▸ **WHAT THE TASK ASKS**: Quote the passage on the 1914 Nobel Prize in Literature word for word, starting with "The authors Delmira" and going on through "for the prize.".

▸ **SELECTED PASSAGE**:
===
The authors Delmira Agustini, Dimitrie Anghel, Jakub Arbes, Robert Hugh Benson, Robert Jones Burdette, Nikolai Chayev, Mariana Cox Méndez, Alessandro d'Ancona, Danske Dandridge, Mircea Demetriade, Augusto dos Anjos, Edith Maude Eaton, Henri-Alban Fournier (known as Alain-Fournier), Jules Lemaître, Theodor Lipps, Isabella Fyvie Mayo, Christian Morgenstern, Charles Sanders Peirce, Charles Péguy, Bhaktivinoda Thakur, Brandon Thomas, Georg Trakl, Bertha von Suttner (who won the 1905 Nobel Peace Prize), Theodore Watts-Dunton, and Peyo Yavorov died in 1914 without having been nominated for the prize.

Official list of nominees and their nominators for the prize
| No. | Nominee | Country | Genre(s) | Nominator(s) |
|---|---|---|---|---|
| 1 | Juhani Aho (1861–1921) | Russia ( Finland) | novel, short story | Erik Axel Karlfeldt (1864–1931) |
| 2 | René Bazin (1853–1932) | France | novel | Pierre Loti (1850–1923) |
| 3 | Henri Bergson (1859–1941) | France | philosophy | Vitalis Norström (1856–1916) |
| 4 | Paul Bourget (1852–1935) | France | novel, short story, literary criticism, essays | René Bazin (1853–1932) |
| 5 | Grazia Deledda (1871–1936) | Italy | novel, short story, essays | Carl Bildt (1850–1931) |
| 6 | Jean-Henri Fabre (1823–1915) | France | short story, essays, poetry | Johan Vising (1855–1942) |
| 7 | Émile Faguet (1847–1916) | France | literary criticism, essays | Harald Hjärne (1848–1922) |
| 8 | Salvatore Farina (1846–1918) | Italy | novel, short story | members of the Istituto Lombardo Accademia di Scienze e Lettere |
| 9 | Adolf Frey (1855–1920) | Switzerland | biography, history, essays | Wilhelm Oechsli (1851–1919) |
| 10 | Karl Adolph Gjellerup (1857–1919) | Denmark | poetry, drama, novel | Harald Høffding (1843–1931); Several members of the Royal Danish Academy of Sciences and Letters; |
| 11 | Vilhelm Grønbech (1873–1948) | Denmark | history, essays, poetry | Harald Hjärne (1848–1922) |
| 12 | Ángel Guimerá Jorge (1845–1924) | Spain | drama, poetry | Fredrik Wulff (1845–1930); members of the Real Academia Sevillana de Buenas Letras; |
| 13 | Thomas Hardy (1840–1928) | Great Britain | novel, short story, poetry, drama | members of the Royal Society of Literature |
| 14 | Harald Høffding (1843–1931) | Denmark | philosophy, theology | Claudius Wilkens (1844–1929); Valdemar Vedel (1865–1942); |
| 15 | Willem Kloos (1859–1938) | Netherlands | poetry, essays, literary criticism | Maurice Maeterlinck (1862–1949); Several professors in Leiden and Groningen; |
| 16 | Josef Svatopluk Machar (1864–1942) | Austria-Hungary ( Czechoslovakia) | poetry, essays, novel | Arnošt Kraus (1859–1943); Several professors from Prague, Czechia; |
| 17 | Dora Melegari (1849–1924) | Switzerland Italy | novel, short story, essays, literary criticism | Louis Duchesne (1843–1922) |
| 18 | Dmitry Merezhkovsky (1865–1941) | Russia | novel, essays, poetry, drama | Nestor Kotlyarevsky (1863–1925) |
| 19 | Benito Pérez Galdós (1843–1920) | Spain | novel, short story, drama, essays | José Echegaray Eizaguirre (1832–1916); 2 members of the Royal Spanish Academy; |
| 20 | Edmond Picard (1836–1924) | Belgium | drama, law, essays | Maurice Maeterlinck (1862–1949) |
| 21 | Antonio Serra Morant (1866–1939) | Spain | essays | Eloy Señán Alonso (1858–1923) |
| 22 | Carl Spitteler (1845–1924) | Switzerland | poetry, essays | 49 members of The Nobel Prize Committee of the Society of Authors; Wilhelm Oechsli (1851–1919); |
| 23 | Ernst von der Recke (1848–1933) | Denmark | poetry, drama | 11 professors from the Royal Danish Academy of Sciences and Letters |
| 24 | William Butler Yeats (1865–1939) | Ireland | poetry, drama, essays | George Noble Plunkett (1851–1948) |

==Prize decision==
In their report to the Swedish Academy dated 1 October 1914, the Nobel committee proposed that the 1914 Nobel Prize in Literature should be awarded to the Swiss author Carl Spitteler, but on 3 November 1914 the Swedish Academy decided that that year's prize should be postponed to the following year.
===
[Data excerpts]
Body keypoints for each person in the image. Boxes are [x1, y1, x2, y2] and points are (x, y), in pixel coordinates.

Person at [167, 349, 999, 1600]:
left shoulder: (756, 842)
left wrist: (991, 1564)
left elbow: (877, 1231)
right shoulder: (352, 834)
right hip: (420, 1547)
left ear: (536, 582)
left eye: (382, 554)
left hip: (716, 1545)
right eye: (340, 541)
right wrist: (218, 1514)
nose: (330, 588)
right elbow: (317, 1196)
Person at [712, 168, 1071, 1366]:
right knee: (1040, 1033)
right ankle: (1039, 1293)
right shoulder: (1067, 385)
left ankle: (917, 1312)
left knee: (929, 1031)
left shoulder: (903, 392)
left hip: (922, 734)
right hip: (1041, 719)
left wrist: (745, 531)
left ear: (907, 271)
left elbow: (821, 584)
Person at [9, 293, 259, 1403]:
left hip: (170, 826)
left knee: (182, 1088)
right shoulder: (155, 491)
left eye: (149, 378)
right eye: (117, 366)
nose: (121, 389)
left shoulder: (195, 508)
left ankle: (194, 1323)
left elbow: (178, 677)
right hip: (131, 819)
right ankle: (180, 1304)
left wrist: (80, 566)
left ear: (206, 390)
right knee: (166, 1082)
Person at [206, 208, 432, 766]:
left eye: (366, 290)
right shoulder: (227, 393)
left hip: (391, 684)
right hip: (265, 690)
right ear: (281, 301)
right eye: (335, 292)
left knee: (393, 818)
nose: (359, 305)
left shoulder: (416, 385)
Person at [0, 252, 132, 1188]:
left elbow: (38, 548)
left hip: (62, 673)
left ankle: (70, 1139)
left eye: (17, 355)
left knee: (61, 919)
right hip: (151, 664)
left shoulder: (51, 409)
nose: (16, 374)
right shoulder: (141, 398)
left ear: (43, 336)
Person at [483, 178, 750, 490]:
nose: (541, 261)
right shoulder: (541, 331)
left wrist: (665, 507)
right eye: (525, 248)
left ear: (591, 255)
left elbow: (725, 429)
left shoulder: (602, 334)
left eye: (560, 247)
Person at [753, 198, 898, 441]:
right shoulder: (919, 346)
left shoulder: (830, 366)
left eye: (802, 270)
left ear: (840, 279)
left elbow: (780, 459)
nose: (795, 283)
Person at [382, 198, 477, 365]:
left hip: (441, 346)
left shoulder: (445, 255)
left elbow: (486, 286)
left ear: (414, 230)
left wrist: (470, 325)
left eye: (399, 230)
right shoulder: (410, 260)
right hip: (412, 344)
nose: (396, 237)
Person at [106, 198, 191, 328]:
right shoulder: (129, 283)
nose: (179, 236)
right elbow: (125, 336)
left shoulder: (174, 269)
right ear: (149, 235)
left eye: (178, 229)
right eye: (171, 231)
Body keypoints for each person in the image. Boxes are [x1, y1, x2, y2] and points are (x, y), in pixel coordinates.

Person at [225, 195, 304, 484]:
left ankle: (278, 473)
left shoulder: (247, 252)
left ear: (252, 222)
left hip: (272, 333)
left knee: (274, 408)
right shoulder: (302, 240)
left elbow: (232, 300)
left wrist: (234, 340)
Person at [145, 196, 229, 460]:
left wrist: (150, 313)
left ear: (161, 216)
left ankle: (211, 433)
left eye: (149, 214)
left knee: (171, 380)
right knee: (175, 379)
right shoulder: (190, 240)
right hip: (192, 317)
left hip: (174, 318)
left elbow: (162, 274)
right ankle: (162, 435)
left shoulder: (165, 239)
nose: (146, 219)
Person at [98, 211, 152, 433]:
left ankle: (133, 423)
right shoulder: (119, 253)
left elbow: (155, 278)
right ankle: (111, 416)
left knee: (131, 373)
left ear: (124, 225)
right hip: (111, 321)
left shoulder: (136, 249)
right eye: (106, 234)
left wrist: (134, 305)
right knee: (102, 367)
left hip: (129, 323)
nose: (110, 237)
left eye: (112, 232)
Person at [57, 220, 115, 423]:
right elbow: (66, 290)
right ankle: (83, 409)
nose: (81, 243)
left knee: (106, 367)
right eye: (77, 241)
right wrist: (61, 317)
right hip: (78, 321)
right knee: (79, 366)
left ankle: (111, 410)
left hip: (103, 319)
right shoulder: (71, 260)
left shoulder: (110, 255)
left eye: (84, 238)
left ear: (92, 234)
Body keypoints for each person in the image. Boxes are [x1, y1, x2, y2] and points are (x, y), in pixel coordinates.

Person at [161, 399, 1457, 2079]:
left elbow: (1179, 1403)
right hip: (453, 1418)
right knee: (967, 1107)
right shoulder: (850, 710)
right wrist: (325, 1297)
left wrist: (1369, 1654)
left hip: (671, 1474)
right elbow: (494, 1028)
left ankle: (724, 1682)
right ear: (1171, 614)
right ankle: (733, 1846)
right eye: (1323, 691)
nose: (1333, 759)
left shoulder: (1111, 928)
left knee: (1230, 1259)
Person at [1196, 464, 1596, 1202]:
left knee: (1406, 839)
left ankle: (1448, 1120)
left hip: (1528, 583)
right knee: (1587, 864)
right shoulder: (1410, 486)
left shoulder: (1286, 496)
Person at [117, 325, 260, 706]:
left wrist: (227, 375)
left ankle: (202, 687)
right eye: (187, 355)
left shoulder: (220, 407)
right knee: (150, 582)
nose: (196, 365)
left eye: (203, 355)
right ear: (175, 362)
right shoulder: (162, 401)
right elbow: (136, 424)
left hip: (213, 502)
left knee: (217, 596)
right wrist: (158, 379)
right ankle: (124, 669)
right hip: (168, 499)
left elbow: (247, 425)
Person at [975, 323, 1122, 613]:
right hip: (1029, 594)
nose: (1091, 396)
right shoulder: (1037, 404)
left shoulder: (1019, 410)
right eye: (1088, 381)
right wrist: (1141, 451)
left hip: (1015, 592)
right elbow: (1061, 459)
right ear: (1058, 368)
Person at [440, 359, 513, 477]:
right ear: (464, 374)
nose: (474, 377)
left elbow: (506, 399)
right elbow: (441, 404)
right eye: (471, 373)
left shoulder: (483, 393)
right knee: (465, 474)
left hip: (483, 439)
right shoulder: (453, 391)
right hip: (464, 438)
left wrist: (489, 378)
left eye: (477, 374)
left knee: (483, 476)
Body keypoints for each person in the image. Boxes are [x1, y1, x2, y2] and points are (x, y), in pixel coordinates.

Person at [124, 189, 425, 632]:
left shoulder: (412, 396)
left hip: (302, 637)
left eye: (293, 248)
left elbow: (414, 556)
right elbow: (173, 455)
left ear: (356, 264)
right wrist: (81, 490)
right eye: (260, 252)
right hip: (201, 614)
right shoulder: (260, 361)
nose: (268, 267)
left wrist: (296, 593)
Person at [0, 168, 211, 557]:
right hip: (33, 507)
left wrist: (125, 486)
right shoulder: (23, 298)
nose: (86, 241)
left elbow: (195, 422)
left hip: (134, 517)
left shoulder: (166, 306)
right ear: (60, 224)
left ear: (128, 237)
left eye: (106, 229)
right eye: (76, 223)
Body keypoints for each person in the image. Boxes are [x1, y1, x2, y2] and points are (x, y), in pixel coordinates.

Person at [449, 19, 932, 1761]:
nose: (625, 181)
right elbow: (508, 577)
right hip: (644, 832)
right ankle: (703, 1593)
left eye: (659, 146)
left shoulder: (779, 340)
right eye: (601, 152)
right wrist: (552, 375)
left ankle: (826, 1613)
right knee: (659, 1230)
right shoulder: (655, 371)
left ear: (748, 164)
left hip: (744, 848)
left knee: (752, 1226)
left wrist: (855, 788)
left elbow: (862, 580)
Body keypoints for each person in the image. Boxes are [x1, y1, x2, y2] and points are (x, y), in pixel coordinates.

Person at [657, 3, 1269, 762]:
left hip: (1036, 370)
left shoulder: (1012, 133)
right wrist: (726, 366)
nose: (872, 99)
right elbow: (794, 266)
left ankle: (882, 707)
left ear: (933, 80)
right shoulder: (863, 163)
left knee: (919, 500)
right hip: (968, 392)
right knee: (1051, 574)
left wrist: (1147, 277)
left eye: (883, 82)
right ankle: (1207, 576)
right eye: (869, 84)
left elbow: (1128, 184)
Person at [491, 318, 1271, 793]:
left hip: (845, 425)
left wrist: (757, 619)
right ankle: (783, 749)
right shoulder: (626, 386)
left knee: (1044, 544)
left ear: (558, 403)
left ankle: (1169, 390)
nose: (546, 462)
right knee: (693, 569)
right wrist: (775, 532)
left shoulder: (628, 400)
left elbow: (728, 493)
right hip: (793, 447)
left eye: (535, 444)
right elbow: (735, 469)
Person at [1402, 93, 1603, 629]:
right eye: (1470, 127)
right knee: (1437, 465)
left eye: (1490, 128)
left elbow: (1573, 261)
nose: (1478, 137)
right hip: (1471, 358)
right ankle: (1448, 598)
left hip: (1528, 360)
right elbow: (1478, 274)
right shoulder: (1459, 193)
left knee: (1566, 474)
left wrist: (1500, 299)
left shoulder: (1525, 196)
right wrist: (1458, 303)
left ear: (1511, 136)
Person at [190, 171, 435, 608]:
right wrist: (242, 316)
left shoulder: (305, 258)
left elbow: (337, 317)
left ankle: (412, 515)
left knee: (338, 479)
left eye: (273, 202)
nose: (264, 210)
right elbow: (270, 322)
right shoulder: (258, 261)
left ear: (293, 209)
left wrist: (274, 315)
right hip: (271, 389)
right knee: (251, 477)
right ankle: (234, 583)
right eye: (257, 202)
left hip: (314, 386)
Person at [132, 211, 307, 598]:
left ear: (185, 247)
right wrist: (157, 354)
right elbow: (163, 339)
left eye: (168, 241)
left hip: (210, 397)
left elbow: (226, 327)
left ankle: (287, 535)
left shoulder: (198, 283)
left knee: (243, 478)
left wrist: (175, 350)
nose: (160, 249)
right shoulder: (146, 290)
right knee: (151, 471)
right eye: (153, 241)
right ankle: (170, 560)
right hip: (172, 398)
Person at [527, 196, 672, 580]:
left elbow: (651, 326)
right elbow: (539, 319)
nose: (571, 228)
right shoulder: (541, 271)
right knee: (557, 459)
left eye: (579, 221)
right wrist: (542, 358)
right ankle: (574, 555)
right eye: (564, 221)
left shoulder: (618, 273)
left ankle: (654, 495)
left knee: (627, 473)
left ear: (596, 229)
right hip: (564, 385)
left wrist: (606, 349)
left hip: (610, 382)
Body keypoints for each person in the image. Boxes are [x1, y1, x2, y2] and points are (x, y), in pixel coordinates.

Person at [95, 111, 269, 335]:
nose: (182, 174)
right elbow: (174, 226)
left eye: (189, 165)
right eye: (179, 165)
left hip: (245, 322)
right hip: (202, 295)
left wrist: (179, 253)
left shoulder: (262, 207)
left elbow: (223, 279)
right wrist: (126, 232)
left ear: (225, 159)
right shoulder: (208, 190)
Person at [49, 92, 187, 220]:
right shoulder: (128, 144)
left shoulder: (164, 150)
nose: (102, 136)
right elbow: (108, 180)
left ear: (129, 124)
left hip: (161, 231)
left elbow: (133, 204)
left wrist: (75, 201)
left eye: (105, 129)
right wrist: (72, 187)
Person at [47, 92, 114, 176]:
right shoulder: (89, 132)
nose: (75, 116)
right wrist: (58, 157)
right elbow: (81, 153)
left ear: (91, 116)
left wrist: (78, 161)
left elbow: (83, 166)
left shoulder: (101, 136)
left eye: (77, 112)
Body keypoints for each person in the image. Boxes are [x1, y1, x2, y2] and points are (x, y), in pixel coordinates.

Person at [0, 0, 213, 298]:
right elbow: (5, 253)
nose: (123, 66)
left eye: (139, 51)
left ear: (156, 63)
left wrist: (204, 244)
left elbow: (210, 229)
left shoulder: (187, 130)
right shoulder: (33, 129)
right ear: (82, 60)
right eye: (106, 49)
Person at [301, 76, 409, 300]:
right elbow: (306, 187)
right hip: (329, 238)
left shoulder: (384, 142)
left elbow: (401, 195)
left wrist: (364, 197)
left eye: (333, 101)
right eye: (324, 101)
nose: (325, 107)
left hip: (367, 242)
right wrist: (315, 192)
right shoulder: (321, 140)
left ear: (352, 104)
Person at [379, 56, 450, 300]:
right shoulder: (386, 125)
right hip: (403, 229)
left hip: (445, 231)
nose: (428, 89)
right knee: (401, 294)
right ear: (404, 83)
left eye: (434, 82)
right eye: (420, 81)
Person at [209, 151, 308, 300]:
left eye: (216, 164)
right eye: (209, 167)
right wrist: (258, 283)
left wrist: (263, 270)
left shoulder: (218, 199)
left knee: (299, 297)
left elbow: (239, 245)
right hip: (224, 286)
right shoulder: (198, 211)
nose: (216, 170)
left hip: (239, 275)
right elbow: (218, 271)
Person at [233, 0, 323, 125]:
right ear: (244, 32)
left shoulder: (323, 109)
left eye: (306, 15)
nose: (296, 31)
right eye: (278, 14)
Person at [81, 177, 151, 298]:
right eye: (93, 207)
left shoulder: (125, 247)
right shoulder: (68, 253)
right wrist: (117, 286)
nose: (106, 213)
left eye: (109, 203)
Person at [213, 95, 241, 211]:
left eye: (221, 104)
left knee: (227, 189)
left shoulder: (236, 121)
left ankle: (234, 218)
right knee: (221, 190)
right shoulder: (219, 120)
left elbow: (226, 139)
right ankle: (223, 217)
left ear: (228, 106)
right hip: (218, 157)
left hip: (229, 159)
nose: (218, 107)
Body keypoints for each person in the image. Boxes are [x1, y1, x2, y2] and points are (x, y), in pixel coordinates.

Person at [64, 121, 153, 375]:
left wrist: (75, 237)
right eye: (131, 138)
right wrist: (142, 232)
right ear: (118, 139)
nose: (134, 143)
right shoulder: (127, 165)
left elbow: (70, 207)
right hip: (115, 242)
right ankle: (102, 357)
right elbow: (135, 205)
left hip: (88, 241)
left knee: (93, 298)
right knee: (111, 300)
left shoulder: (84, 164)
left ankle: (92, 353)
===
▸ **OUTPUT BELOW**:
The authors Delmira Agustini, Dimitrie Anghel, Jakub Arbes, Robert Hugh Benson, Robert Jones Burdette, Nikolai Chayev, Mariana Cox Méndez, Alessandro d'Ancona, Danske Dandridge, Mircea Demetriade, Augusto dos Anjos, Edith Maude Eaton, Henri-Alban Fournier (known as Alain-Fournier), Jules Lemaître, Theodor Lipps, Isabella Fyvie Mayo, Christian Morgenstern, Charles Sanders Peirce, Charles Péguy, Bhaktivinoda Thakur, Brandon Thomas, Georg Trakl, Bertha von Suttner (who won the 1905 Nobel Peace Prize), Theodore Watts-Dunton, and Peyo Yavorov died in 1914 without having been nominated for the prize.